> **Исходный текст**
↓
[74]. (Однако владельцу это в конце концов надоело, он запретил Эльзе Ласкер-Шюлер появляться в кафе, поскольку она заказывала слишком мало, и стал ориентироваться на более состоятельных клиентов.)
Но и этим функции кафе не ограничивались. Оно выполняло одновременно многообразные и противоречивые функции. Одной из важнейших можно назвать то, что кафе служило биржей труда для интеллигенции и представителей творческих профессий. Во времена, когда письма шли медленно и еще не было ни телефона, ни факса, ни электронной почты, кафе были главным местом встречи журналистов и редакторов, художников и моделей, актеров и директоров театров. Художники, начиная с Каналетто в Венеции XVIII столетия и до Модильяни в Париже накануне Первой мировой войны, обсуждали свои работы за столиком в кафе, и по сей день в кафе устраиваются неформальные художественные галереи.
Кафе также служили кабинетами или библиотеками, где можно было работать. Илья Эренбург вспоминал, что в «Ротонде» на Монпарнасе, излюбленном месте встреч богемы в довоенные годы, писателям и художникам бесплатно предоставляли бумагу. По воспоминаниям одного из представителей немецкой богемы, Café des Westens ежедневно наполняли одинокие художники, делавшие наброски, и писатели, сидящие над черновиками; только к вечеру затевался общий разговор.
Тем не менее разговоры составляли важнейшую часть жизни кафе. Для тех завсегдатаев, которые не получили образования, кафе становилось университетом. В середине XIX века Гюстав Курбе и его друзья собирались в знаменитом парижском кафе Brasserie des Martyrs, чтобы обсудить, как продвигается работа. Немецкая богема накануне Первой мировой войны относилась к посещению кафе со всей возможной серьезностью. «Обстановка в Café des Westens была достаточно церемонная, — вспоминал один из посетителей (хотя из воспоминаний современников складывается иное впечатление). — Любое высказанное мнение и рассказ об успехах подвергались дотошному разбору и резкой критике»[75]. Там «в любое время дня и ночи можно было найти собеседника, того, с кем можно основать журнал, открыть студию или создать группу»[76]. Другой завсегдатай Café des Westens называл его «школой, и школой весьма неплохой. Там мы учились видеть, чувствовать и думать. Там, быть может, даже с большей ясностью, чем в университете, мы поняли, что мы не единственные на белом свете и что любой предмет следует рассматривать не однобоко, а по меньшей мере с четырех точек зрения»[77]. Кафе обладало образовательной функцией еще и потому, что здесь посетителям бесплатно раздавали газеты и журналы. Стефан Цвейг так описывал мир венского кафе во времена своей молодости накануне Первой мировой: «В сущности, это своеобразный демократический клуб, где кто угодно, потратив гроши на чашечку дешевого кофе, может сидеть часами, спорить, писать, играть в карты, получать почту, просматривать любые газеты и журналы». Посетители, обеспеченные всевозможными европейскими журналами, включая редкие и специализированные издания, «из первых рук узнавали обо всем, что происходило в мире»[78]. А вот суждения Франка Ведекинда — возможно, потому, что мы находим их в дневниковых заметках, а не в ностальгических воспоминаниях о юности, написанных в изгнании, более едкие: «иллюстрированные газеты обычно исчезали в первый же день; пустые папки из-под газет вызывали видимое смущение у посетителей, их разочарование росло по мере того, как они одну за другой открывали пустые папки, которые до того принесли за свой столик»[79].
↑
> **Проверьте себя**
1. Что, как пишет текст о кафе, в «Ротонде» бесплатно давали писателям и художникам?
2. Перепишите слово в слово отрывок из текста о кафе, который начинается со слов «[74]. (Однако владельцу» и заканчивается словами «неформальные художественные галереи.».
Следующий список взят из другого источника.

> **Исходный список**
↓
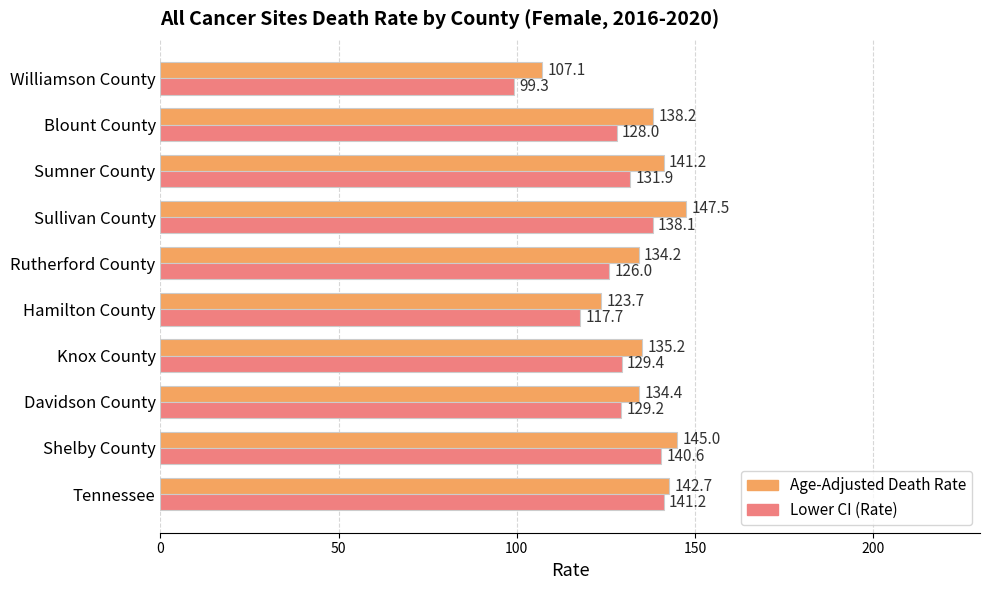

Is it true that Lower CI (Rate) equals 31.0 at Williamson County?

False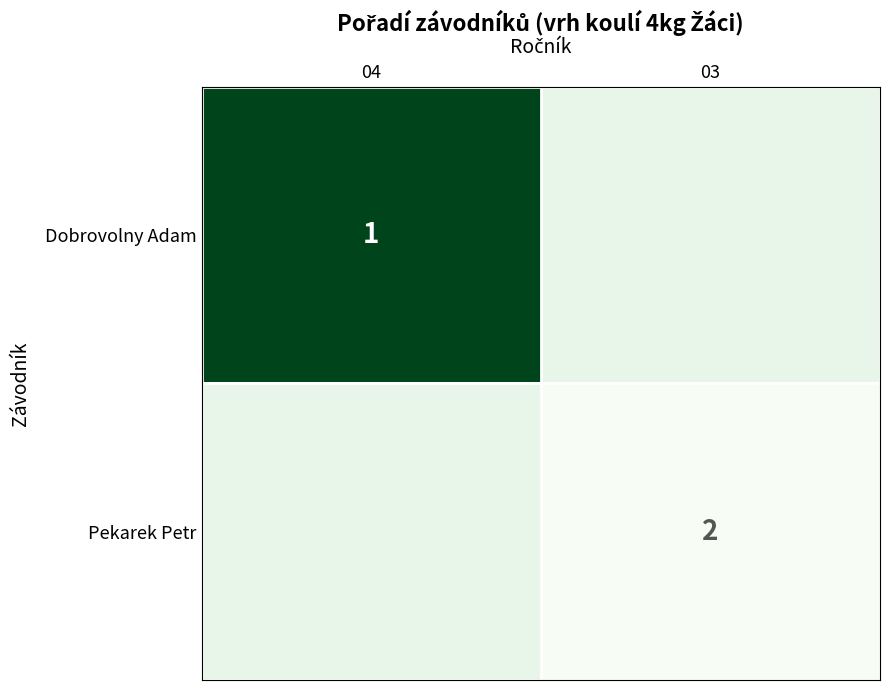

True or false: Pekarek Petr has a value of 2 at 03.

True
↑
↓
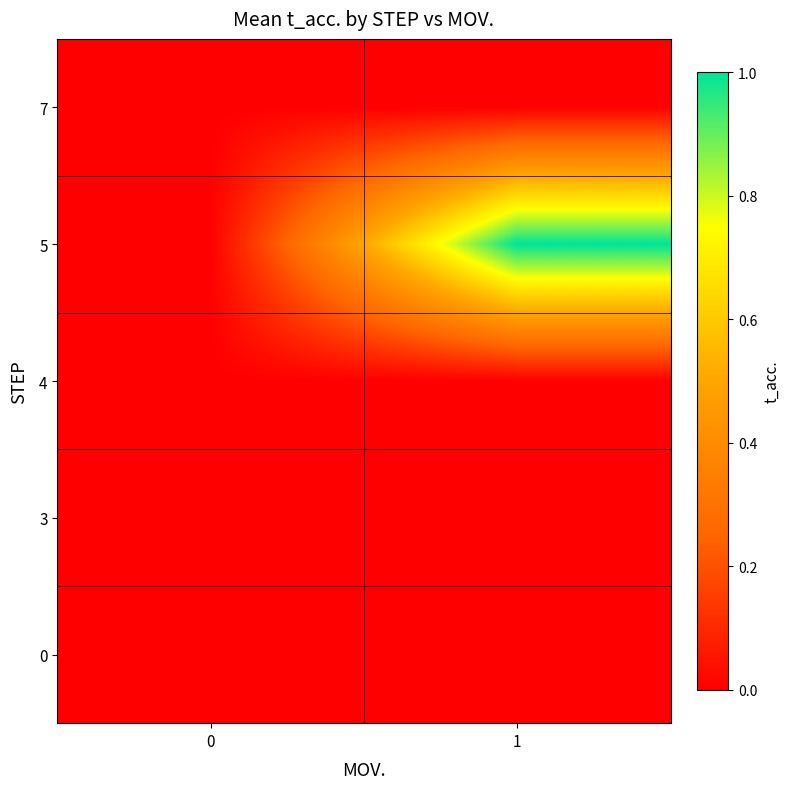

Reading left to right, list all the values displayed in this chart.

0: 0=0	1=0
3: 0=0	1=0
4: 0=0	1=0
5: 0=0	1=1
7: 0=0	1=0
↑
↓
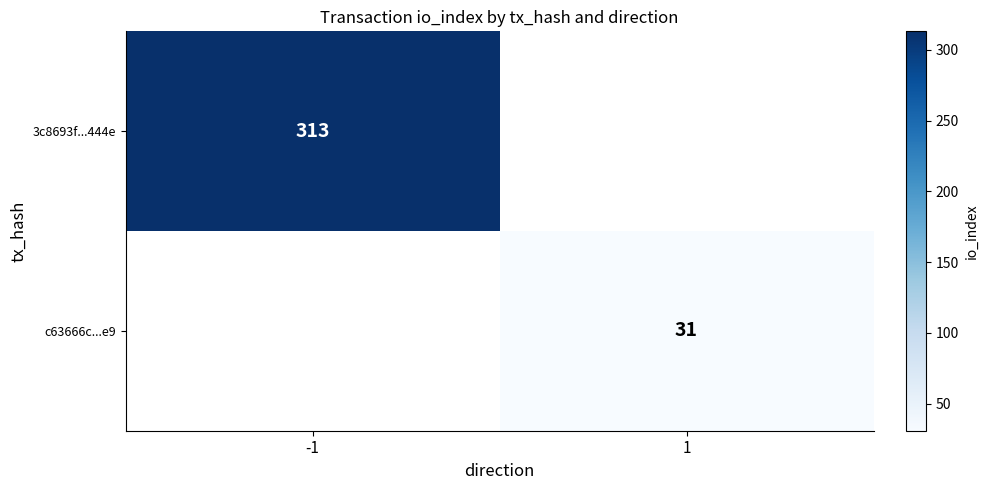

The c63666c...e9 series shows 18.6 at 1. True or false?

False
↑
> **Результаты**
1. Бумагу.

2.
[74]. (Однако владельцу это в конце концов надоело, он запретил Эльзе Ласкер-Шюлер появляться в кафе, поскольку она заказывала слишком мало, и стал ориентироваться на более состоятельных клиентов.)
Но и этим функции кафе не ограничивались. Оно выполняло одновременно многообразные и противоречивые функции. Одной из важнейших можно назвать то, что кафе служило биржей труда для интеллигенции и представителей творческих профессий. Во времена, когда письма шли медленно и еще не было ни телефона, ни факса, ни электронной почты, кафе были главным местом встречи журналистов и редакторов, художников и моделей, актеров и директоров театров. Художники, начиная с Каналетто в Венеции XVIII столетия и до Модильяни в Париже накануне Первой мировой войны, обсуждали свои работы за столиком в кафе, и по сей день в кафе устраиваются неформальные художественные галереи.